Spatial layout entries:
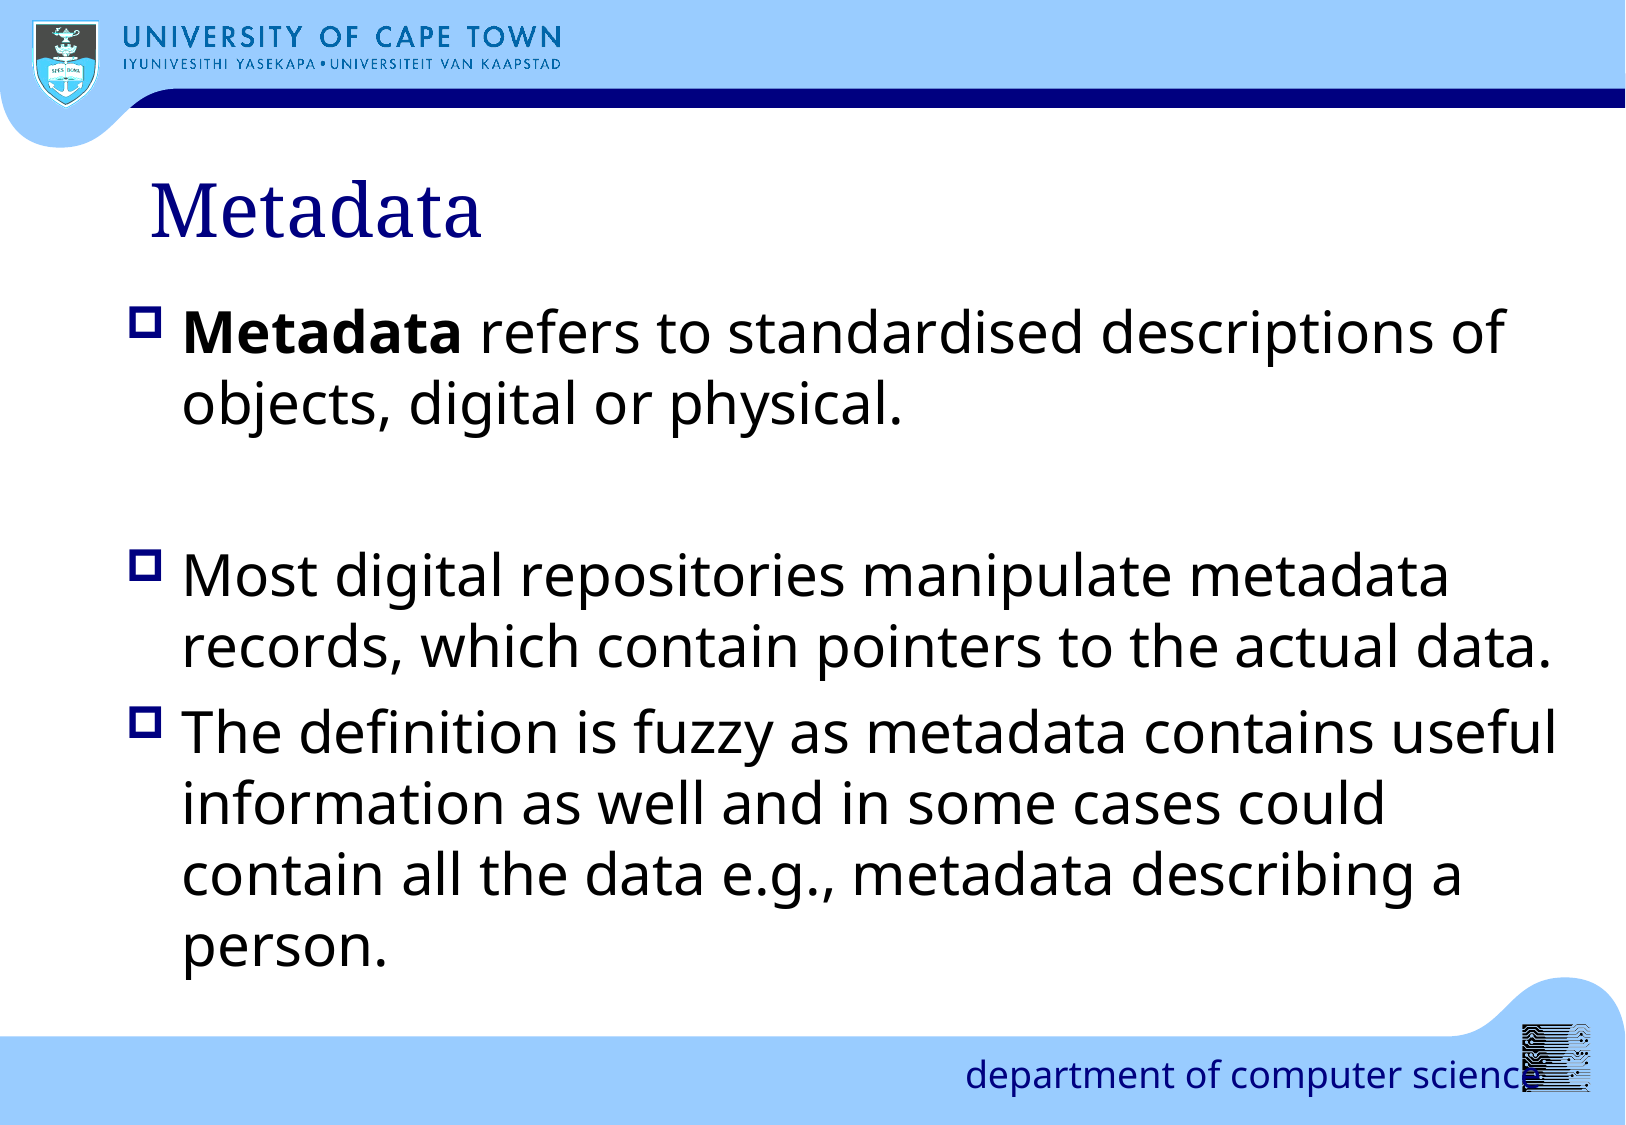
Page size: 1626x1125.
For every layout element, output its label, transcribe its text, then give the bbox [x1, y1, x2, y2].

title Metadata [134, 140, 1571, 268]
picture [1526, 1070, 1536, 1076]
list Metadata refers to standardised descriptions of objects, digital or physical. Most digital repositories manipulate metadata records, which contain pointers to the actual data. The definition is fuzzy as metadata contains useful information as well and in some cases could contain all the data e.g., metadata describing a person. [125, 296, 1570, 977]
picture [120, 23, 563, 71]
picture [1522, 1024, 1591, 1092]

Stated exercise: Can you retype every line of the records above character for character, leaving the pictures out of your answer?

Exercise output:
Page size: 1626x1125.
For every layout element, output its label, transcribe its text, then give the bbox [x1, y1, x2, y2].

title Metadata [134, 140, 1571, 268]
picture [1526, 1070, 1536, 1076]
list Metadata refers to standardised descriptions of objects, digital or physical. Most digital repositories manipulate metadata records, which contain pointers to the actual data. The definition is fuzzy as metadata contains useful information as well and in some cases could contain all the data e.g., metadata describing a person. [125, 296, 1570, 977]
picture [120, 23, 563, 71]
picture [1522, 1024, 1591, 1092]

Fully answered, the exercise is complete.